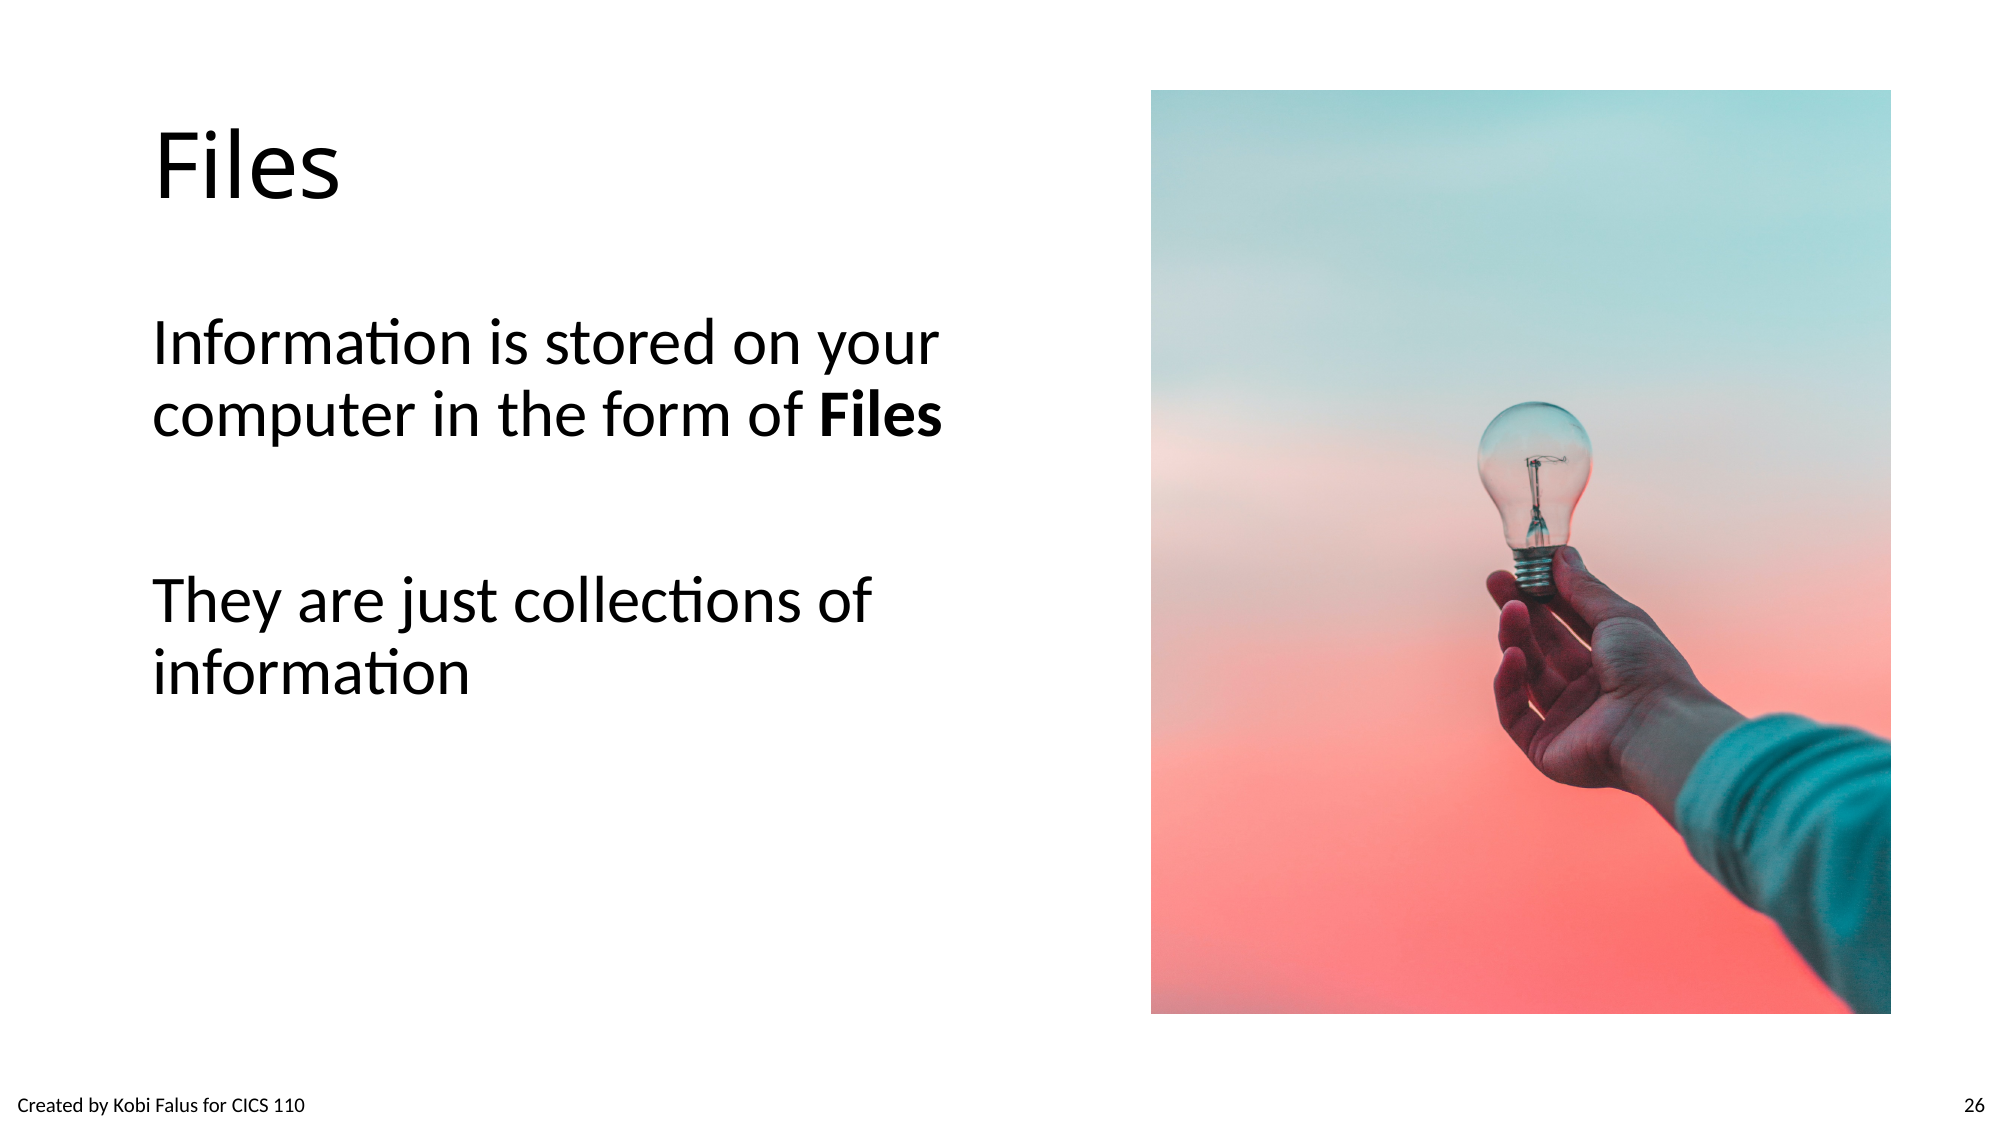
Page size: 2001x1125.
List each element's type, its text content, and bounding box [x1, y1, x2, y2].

title Files [137, 59, 1863, 278]
picture [1151, 90, 1891, 1014]
list Information is stored on your computer in the form of Files They are just collections of information [137, 299, 1044, 1014]
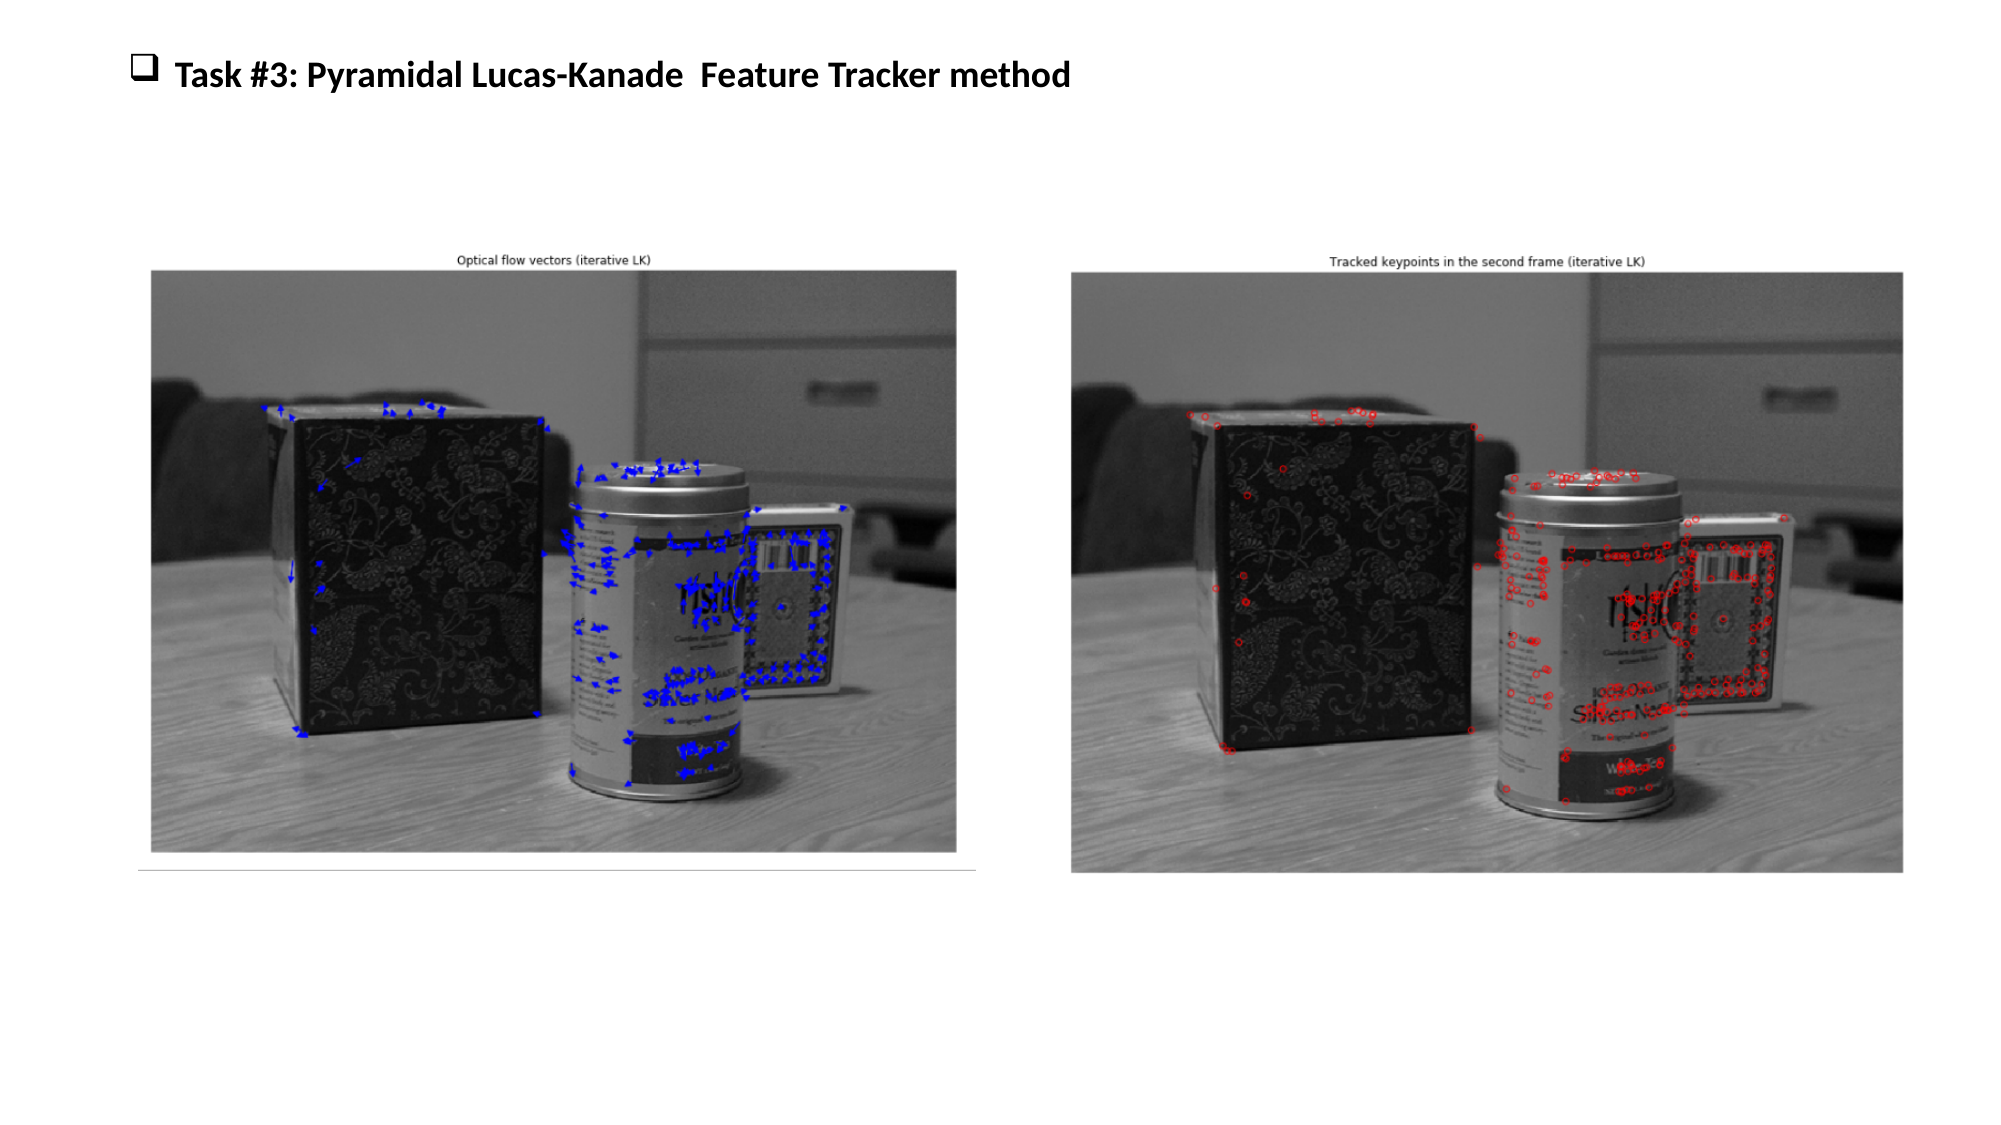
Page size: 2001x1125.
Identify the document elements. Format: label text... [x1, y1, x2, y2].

text_box Task #3: Pyramidal Lucas-Kanade Feature Tracker method [113, 42, 1741, 102]
picture [138, 245, 976, 872]
picture [1049, 245, 1941, 882]
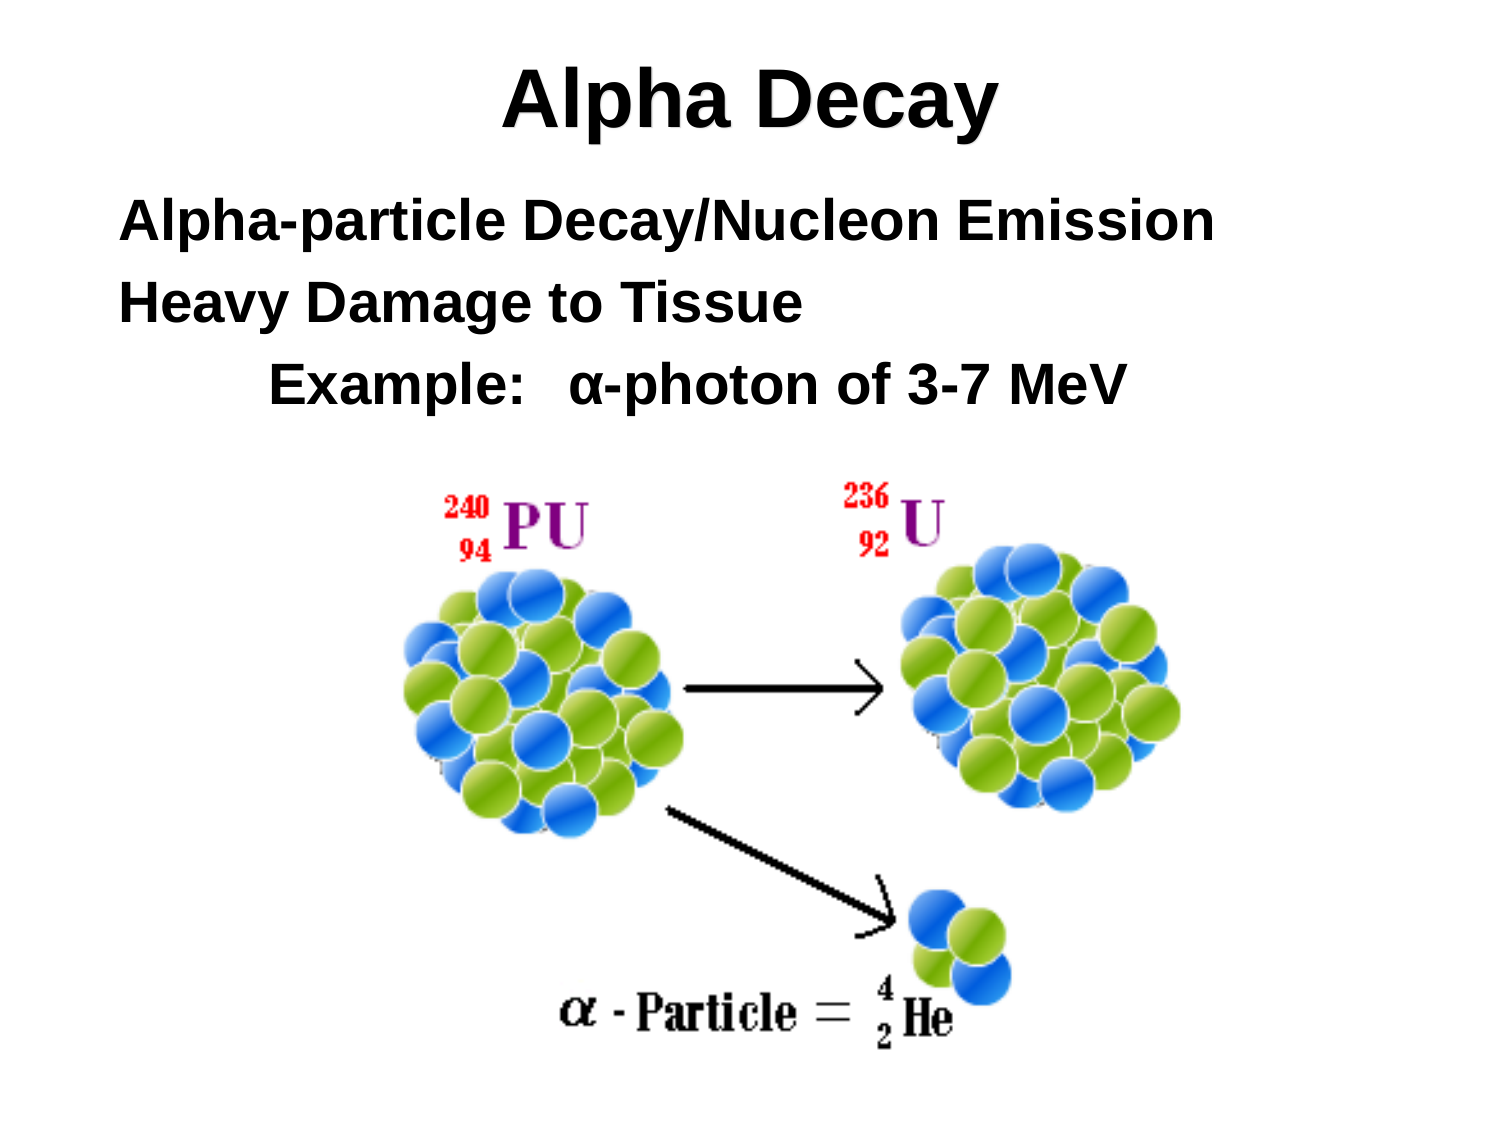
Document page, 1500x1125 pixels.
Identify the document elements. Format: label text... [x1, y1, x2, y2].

────────────────────

• **Work required**: Please return the full listing word for word, but without any pictures.

• **Answer area**:
Page size: 2001x1125.
List each element's type, its text content, and bounding box [x1, y1, x2, y2].

title Files [137, 59, 1863, 278]
picture [1151, 90, 1891, 1014]
list Information is stored on your computer in the form of Files They are just collections of information [137, 299, 1044, 1014]
Page size: 2001x1125.
Identify the document elements. Format: label text... [x1, y1, x2, y2].

text_box Task #3: Pyramidal Lucas-Kanade Feature Tracker method [113, 42, 1741, 102]
picture [138, 245, 976, 872]
picture [1049, 245, 1941, 882]
Document page, 1500x1125 pixels.
Identify the document elements. Format: label text... [x1, y1, x2, y2].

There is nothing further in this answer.